Each entry below should be given again exactly; the pictures stay out.

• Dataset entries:
###

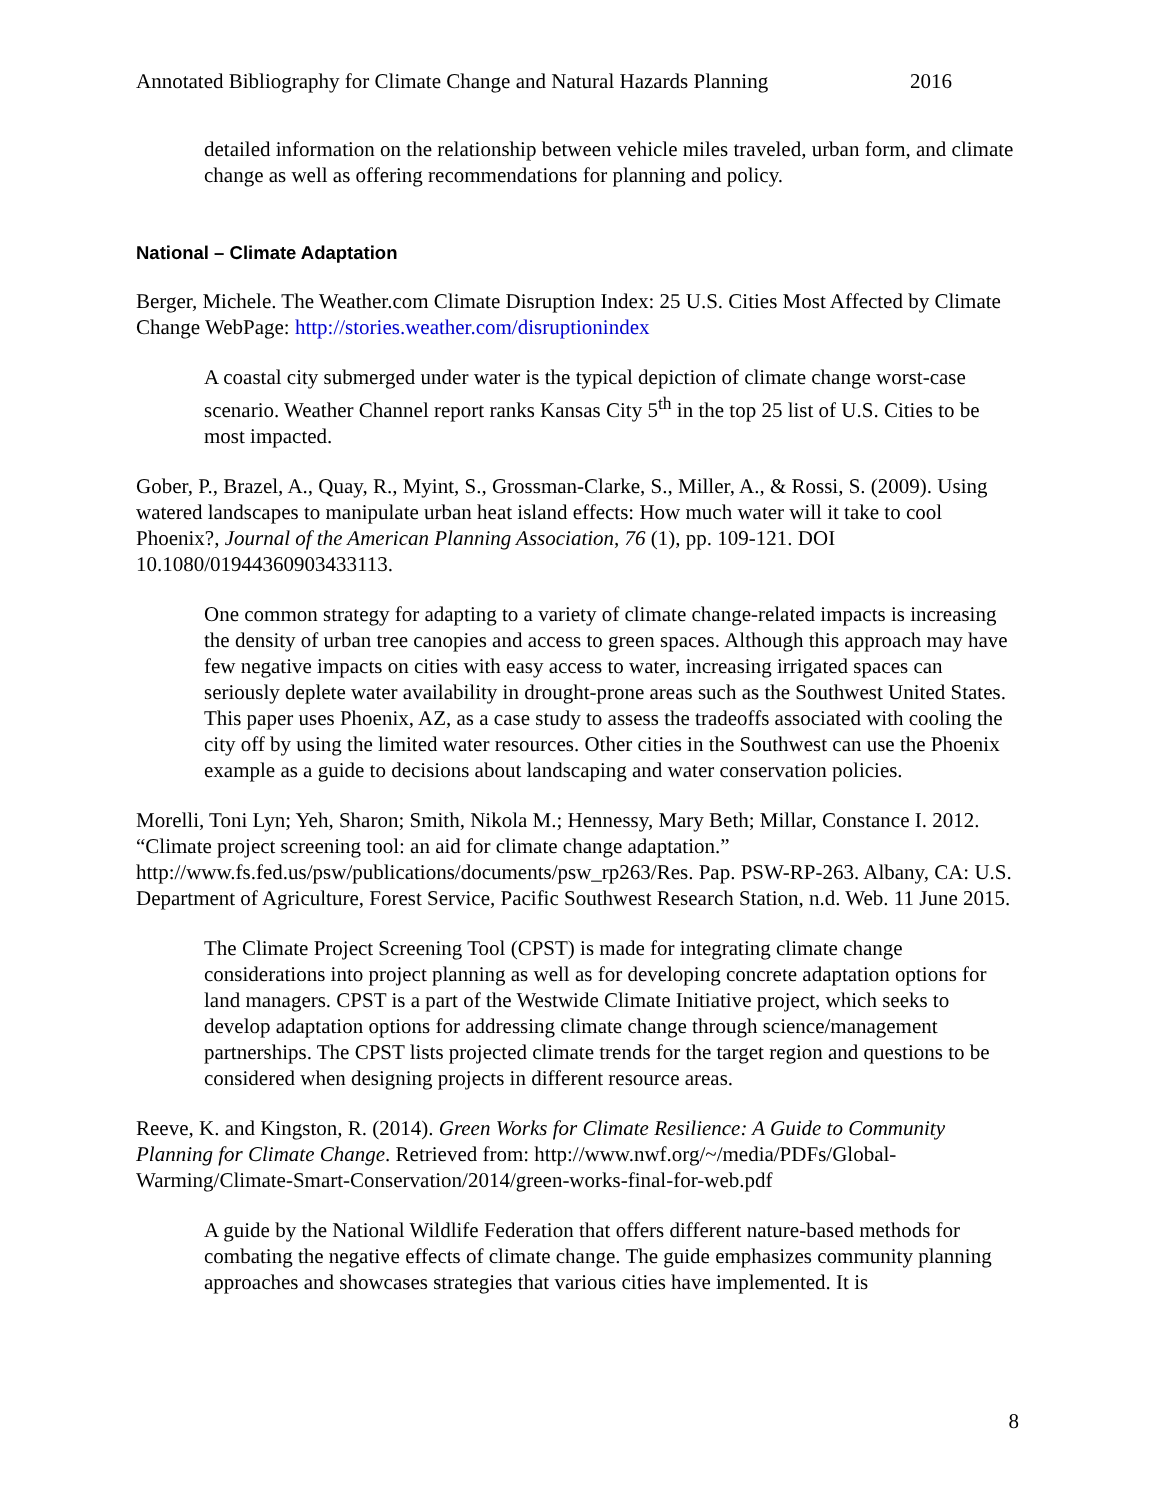Annotated Bibliography for Climate Change and Natural Hazards Planning 2016
detailed information on the relationship between vehicle miles traveled, urban form, and climate change as well as offering recommendations for planning and policy.
National – Climate Adaptation
Berger, Michele. The Weather.com Climate Disruption Index: 25 U.S. Cities Most Affected by Climate Change WebPage: http://stories.weather.com/disruptionindex
A coastal city submerged under water is the typical depiction of climate change worst-case scenario. Weather Channel report ranks Kansas City 5<sup>th</sup> in the top 25 list of U.S. Cities to be most impacted.
Gober, P., Brazel, A., Quay, R., Myint, S., Grossman-Clarke, S., Miller, A., & Rossi, S. (2009). Using watered landscapes to manipulate urban heat island effects: How much water will it take to cool Phoenix?, Journal of the American Planning Association, 76 (1), pp. 109-121. DOI 10.1080/01944360903433113.
One common strategy for adapting to a variety of climate change-related impacts is increasing the density of urban tree canopies and access to green spaces. Although this approach may have few negative impacts on cities with easy access to water, increasing irrigated spaces can seriously deplete water availability in drought-prone areas such as the Southwest United States. This paper uses Phoenix, AZ, as a case study to assess the tradeoffs associated with cooling the city off by using the limited water resources. Other cities in the Southwest can use the Phoenix example as a guide to decisions about landscaping and water conservation policies.
Morelli, Toni Lyn; Yeh, Sharon; Smith, Nikola M.; Hennessy, Mary Beth; Millar, Constance I. 2012. “Climate project screening tool: an aid for climate change adaptation.” http://www.fs.fed.us/psw/publications/documents/psw_rp263/Res. Pap. PSW-RP-263. Albany, CA: U.S. Department of Agriculture, Forest Service, Pacific Southwest Research Station, n.d. Web. 11 June 2015.
The Climate Project Screening Tool (CPST) is made for integrating climate change considerations into project planning as well as for developing concrete adaptation options for land managers. CPST is a part of the Westwide Climate Initiative project, which seeks to develop adaptation options for addressing climate change through science/management partnerships. The CPST lists projected climate trends for the target region and questions to be considered when designing projects in different resource areas.
Reeve, K. and Kingston, R. (2014). Green Works for Climate Resilience: A Guide to Community Planning for Climate Change. Retrieved from: http://www.nwf.org/~/media/PDFs/Global-Warming/Climate-Smart-Conservation/2014/green-works-final-for-web.pdf
A guide by the National Wildlife Federation that offers different nature-based methods for combating the negative effects of climate change. The guide emphasizes community planning approaches and showcases strategies that various cities have implemented. It is
8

###

• Your response:
Annotated Bibliography for Climate Change and Natural Hazards Planning 2016
detailed information on the relationship between vehicle miles traveled, urban form, and climate change as well as offering recommendations for planning and policy.
National – Climate Adaptation
Berger, Michele. The Weather.com Climate Disruption Index: 25 U.S. Cities Most Affected by Climate Change WebPage: http://stories.weather.com/disruptionindex
A coastal city submerged under water is the typical depiction of climate change worst-case scenario. Weather Channel report ranks Kansas City 5<sup>th</sup> in the top 25 list of U.S. Cities to be most impacted.
Gober, P., Brazel, A., Quay, R., Myint, S., Grossman-Clarke, S., Miller, A., & Rossi, S. (2009). Using watered landscapes to manipulate urban heat island effects: How much water will it take to cool Phoenix?, Journal of the American Planning Association, 76 (1), pp. 109-121. DOI 10.1080/01944360903433113.
One common strategy for adapting to a variety of climate change-related impacts is increasing the density of urban tree canopies and access to green spaces. Although this approach may have few negative impacts on cities with easy access to water, increasing irrigated spaces can seriously deplete water availability in drought-prone areas such as the Southwest United States. This paper uses Phoenix, AZ, as a case study to assess the tradeoffs associated with cooling the city off by using the limited water resources. Other cities in the Southwest can use the Phoenix example as a guide to decisions about landscaping and water conservation policies.
Morelli, Toni Lyn; Yeh, Sharon; Smith, Nikola M.; Hennessy, Mary Beth; Millar, Constance I. 2012. “Climate project screening tool: an aid for climate change adaptation.” http://www.fs.fed.us/psw/publications/documents/psw_rp263/Res. Pap. PSW-RP-263. Albany, CA: U.S. Department of Agriculture, Forest Service, Pacific Southwest Research Station, n.d. Web. 11 June 2015.
The Climate Project Screening Tool (CPST) is made for integrating climate change considerations into project planning as well as for developing concrete adaptation options for land managers. CPST is a part of the Westwide Climate Initiative project, which seeks to develop adaptation options for addressing climate change through science/management partnerships. The CPST lists projected climate trends for the target region and questions to be considered when designing projects in different resource areas.
Reeve, K. and Kingston, R. (2014). Green Works for Climate Resilience: A Guide to Community Planning for Climate Change. Retrieved from: http://www.nwf.org/~/media/PDFs/Global-Warming/Climate-Smart-Conservation/2014/green-works-final-for-web.pdf
A guide by the National Wildlife Federation that offers different nature-based methods for combating the negative effects of climate change. The guide emphasizes community planning approaches and showcases strategies that various cities have implemented. It is
8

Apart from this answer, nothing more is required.